**** Records provided ****
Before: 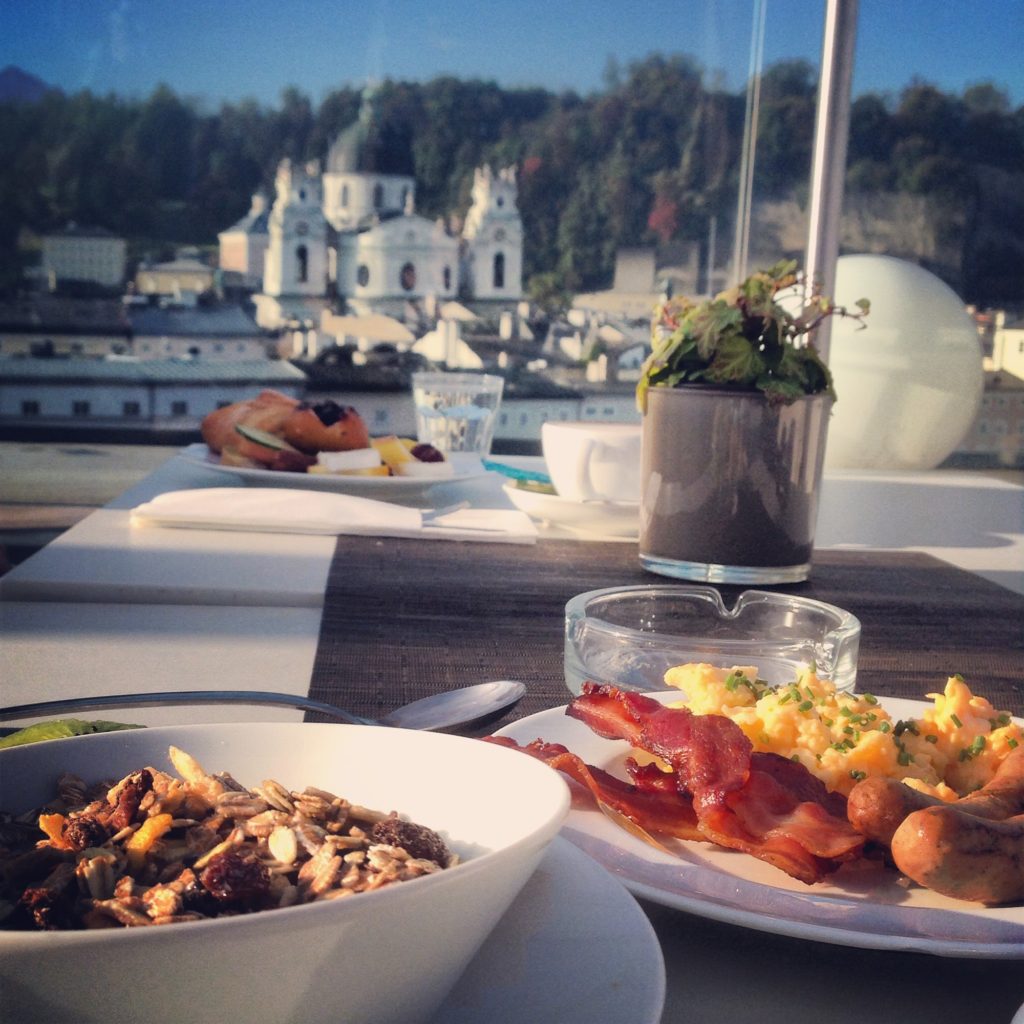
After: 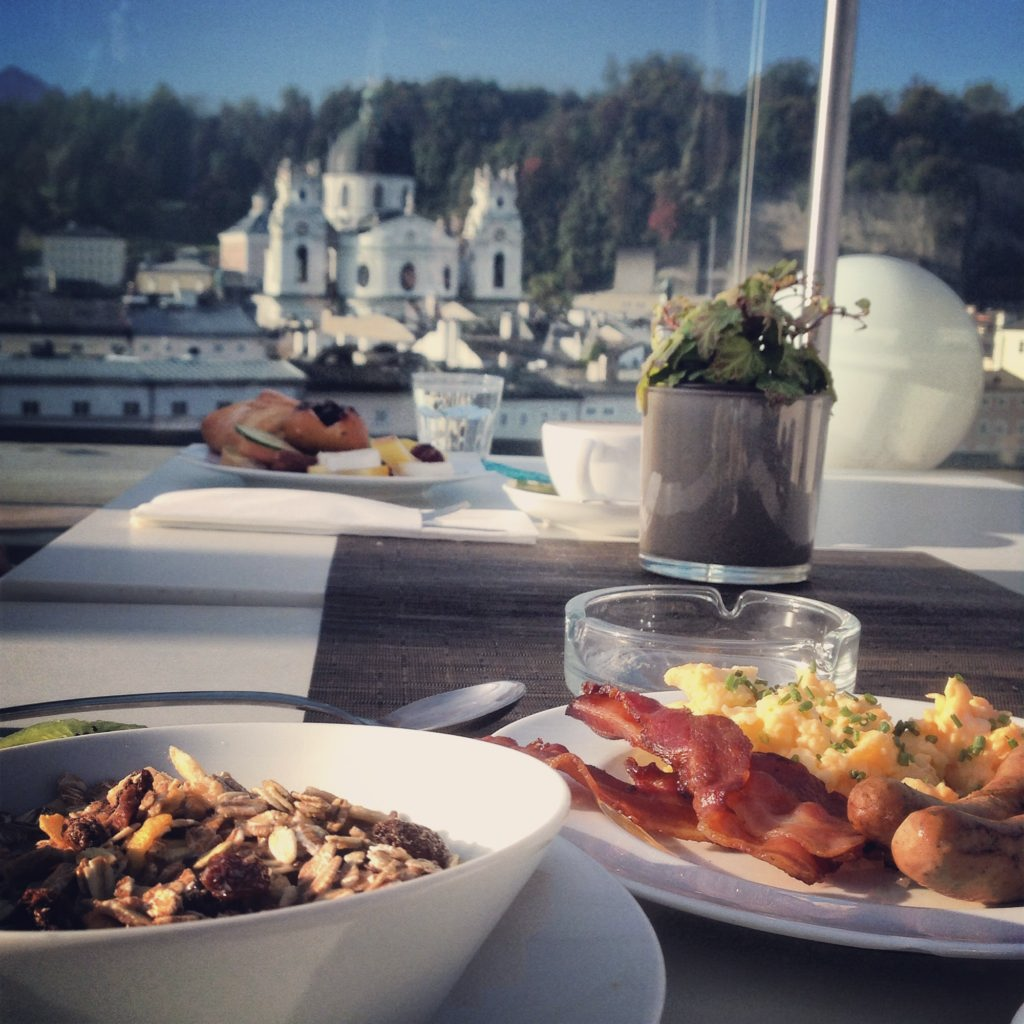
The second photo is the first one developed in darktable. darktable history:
exposure: compensate highlight preservation false
contrast brightness saturation: saturation -0.17
white balance: red 0.978, blue 0.999
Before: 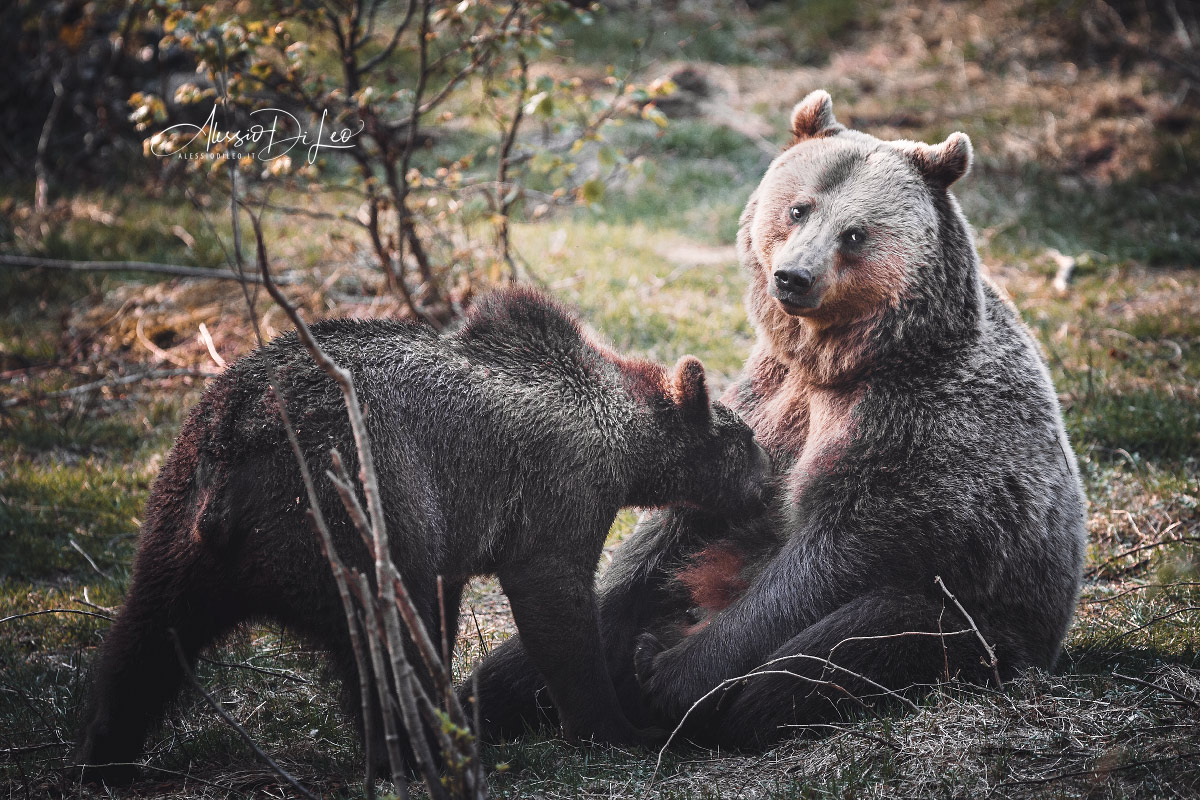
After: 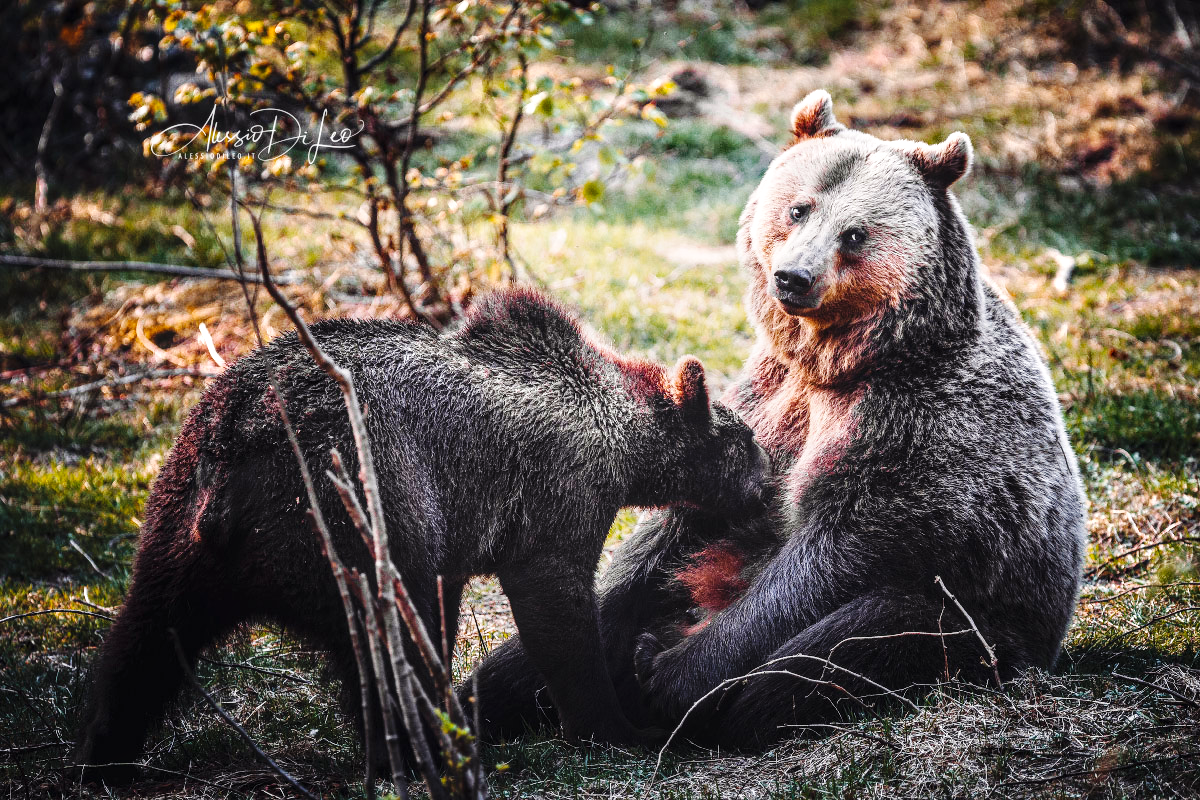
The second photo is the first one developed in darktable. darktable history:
local contrast: detail 130%
base curve: curves: ch0 [(0, 0) (0.036, 0.025) (0.121, 0.166) (0.206, 0.329) (0.605, 0.79) (1, 1)], preserve colors none
color balance rgb: shadows lift › luminance -9.702%, perceptual saturation grading › global saturation 29.459%, global vibrance 20.446%
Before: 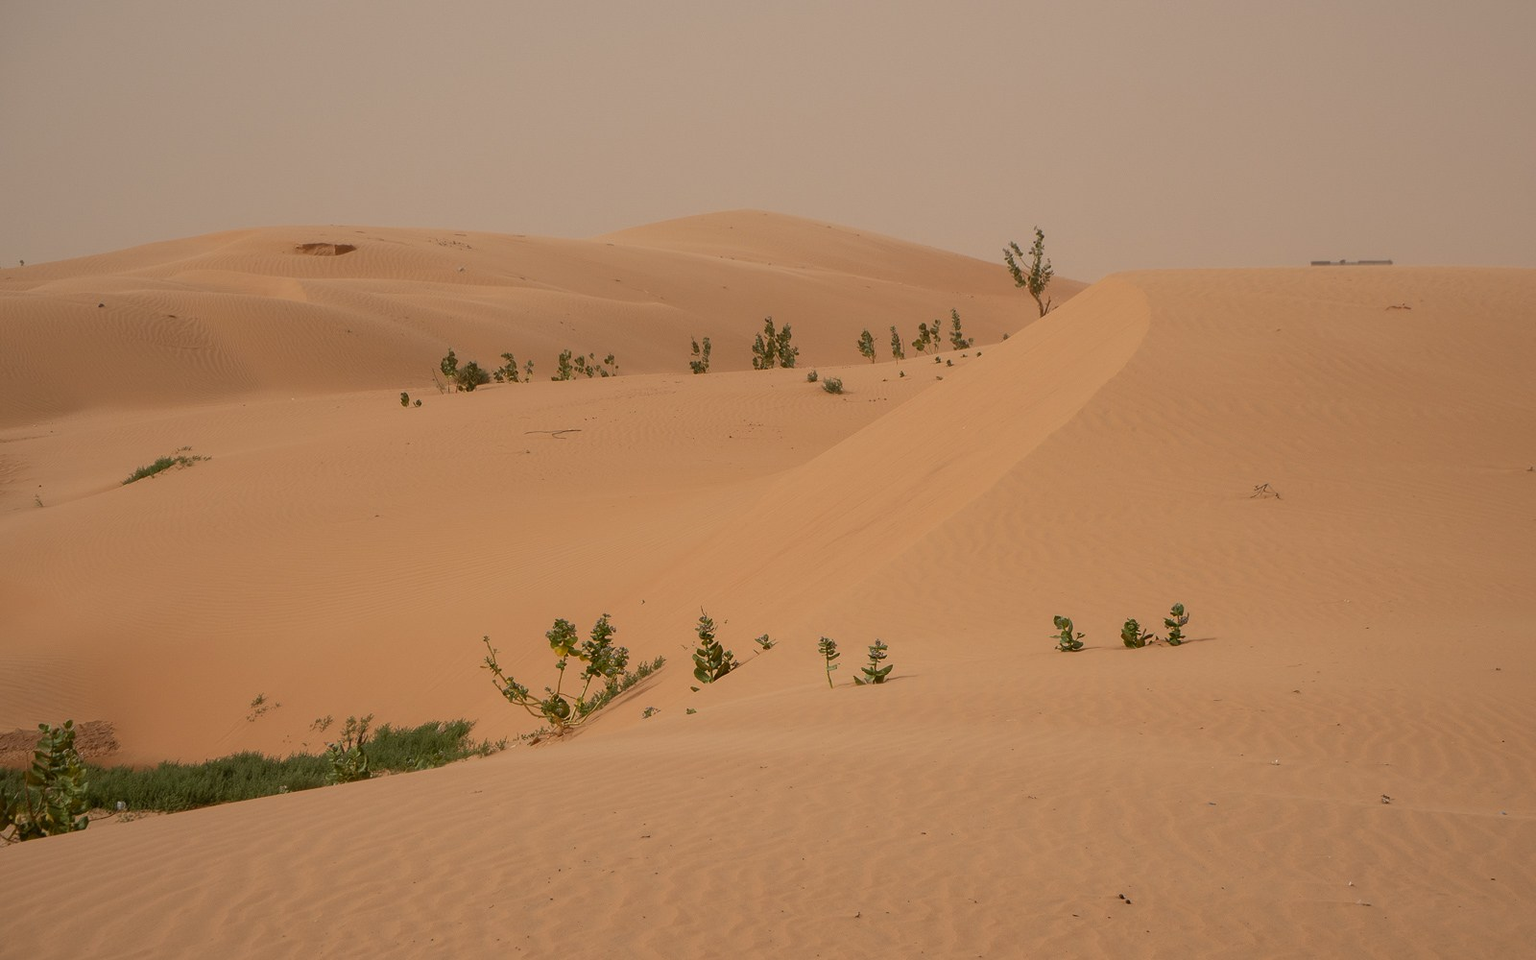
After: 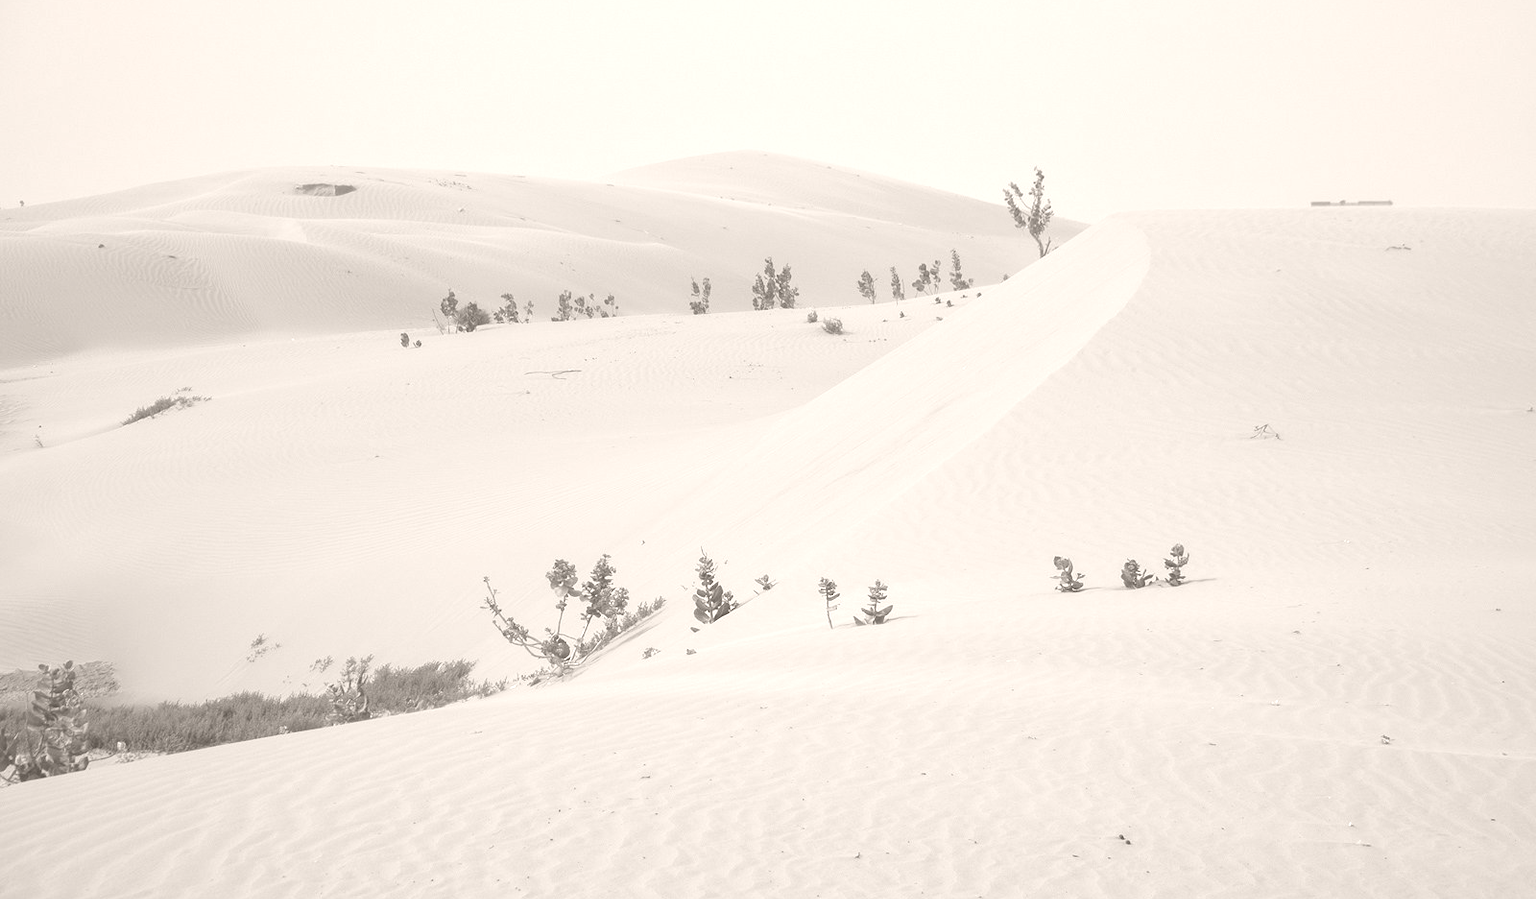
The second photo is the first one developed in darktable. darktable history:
colorize: hue 34.49°, saturation 35.33%, source mix 100%, lightness 55%, version 1
crop and rotate: top 6.25%
exposure: exposure 0.2 EV, compensate highlight preservation false
tone equalizer: -8 EV -0.002 EV, -7 EV 0.005 EV, -6 EV -0.009 EV, -5 EV 0.011 EV, -4 EV -0.012 EV, -3 EV 0.007 EV, -2 EV -0.062 EV, -1 EV -0.293 EV, +0 EV -0.582 EV, smoothing diameter 2%, edges refinement/feathering 20, mask exposure compensation -1.57 EV, filter diffusion 5
white balance: red 0.98, blue 1.61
****
Reproduce every one of the entries above verbatim, omitting the pictures from your answer.

▶ [Answer to the problem]
Before: 
After: 
The second photo is the first one developed in darktable. darktable history:
exposure: compensate highlight preservation false
contrast brightness saturation: saturation -0.17
white balance: red 0.978, blue 0.999
Before: 
After: 
The second photo is the first one developed in darktable. darktable history:
local contrast: detail 130%
base curve: curves: ch0 [(0, 0) (0.036, 0.025) (0.121, 0.166) (0.206, 0.329) (0.605, 0.79) (1, 1)], preserve colors none
color balance rgb: shadows lift › luminance -9.702%, perceptual saturation grading › global saturation 29.459%, global vibrance 20.446%
Before: 
After: 
The second photo is the first one developed in darktable. darktable history:
colorize: hue 34.49°, saturation 35.33%, source mix 100%, lightness 55%, version 1
crop and rotate: top 6.25%
exposure: exposure 0.2 EV, compensate highlight preservation false
tone equalizer: -8 EV -0.002 EV, -7 EV 0.005 EV, -6 EV -0.009 EV, -5 EV 0.011 EV, -4 EV -0.012 EV, -3 EV 0.007 EV, -2 EV -0.062 EV, -1 EV -0.293 EV, +0 EV -0.582 EV, smoothing diameter 2%, edges refinement/feathering 20, mask exposure compensation -1.57 EV, filter diffusion 5
white balance: red 0.98, blue 1.61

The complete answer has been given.